Seth Ackerman SAckerman at
Wed Aug 18 13:51:35 PDT 1999

> Doug Henwood wrote:
> > Yup. One of my beefs with the average media critic is that they
> > rarely talk about this sort of thing - they're so busy bellyaching
> > about concentration of ownership that they forget that they should be
> > nurturing critical media rather than expecting the New York Times to
> > call Chomsky for a quote on U.S. foreign policy. Maybe that's just
> > self-interest talking.

Carrol Cox wrote:

> Doug is almost too kind to the media critics he speaks of.
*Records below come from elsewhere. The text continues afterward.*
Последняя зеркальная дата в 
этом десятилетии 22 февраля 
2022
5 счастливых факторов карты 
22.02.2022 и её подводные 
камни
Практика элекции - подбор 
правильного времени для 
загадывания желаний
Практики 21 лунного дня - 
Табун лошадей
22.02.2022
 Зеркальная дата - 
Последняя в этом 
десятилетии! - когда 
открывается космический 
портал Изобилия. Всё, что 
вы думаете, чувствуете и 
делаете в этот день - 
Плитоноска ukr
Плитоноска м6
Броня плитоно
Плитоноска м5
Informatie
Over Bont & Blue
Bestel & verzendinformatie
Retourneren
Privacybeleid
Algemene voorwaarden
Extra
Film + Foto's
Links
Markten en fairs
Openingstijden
Both the
> whining about how much worse things are *and* the implicit or
> explicit demand that the New York Times should attack imperialism
> are thinly disguised versions of the argument that the evils of
> capitalism are aberrations rather than fundamental. Has anyone on
> this list read Upton Sinclair's *The Brass Check*? I believe it was
> written around 1905. It's been over 50 years since I read it, but
> if I remember it at all correctly it would be possible to argue that
> even *Time* and *USA Today* give more honest news coverage
> than did the "independent" press of a hundred years ago.
> I'm bothered rather more by the *Nation*'s subservience to the
> Democratic party than I am by anything the *Times* or other
> corporate newspapers print or don't print.

I guess it would look odd if I didn't add something here.
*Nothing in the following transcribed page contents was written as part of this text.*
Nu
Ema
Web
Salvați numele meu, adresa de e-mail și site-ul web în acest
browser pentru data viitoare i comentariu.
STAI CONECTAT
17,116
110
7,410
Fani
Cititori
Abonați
The most important task of the media critic, in my opinion, is to teach people to look at the mainstream media more skeptically.

It does no good just to say "well, of course the New York Times is a capitalist tool." Most people don't know that. The media are very effective propagandists -- even against targets who think of themselves as "skeptical" or "cynical" about the media -- and they're everywhere. That's why it's still necessary to criticize the New York Times everyday.

I wholeheartedly agree with the sentiment that the mainstream media were never somehow better than they are now. In fact, they were much worse. On the other hand, it's indisputable that there's a lot less independent media out there than there was 100 years ago. (At least in terms of readership.) Appeal to Reason, the midwestern socialist paper, had an enormous circulation.

As for nurturing alternative media today, I think it's crucial. But how do you do that?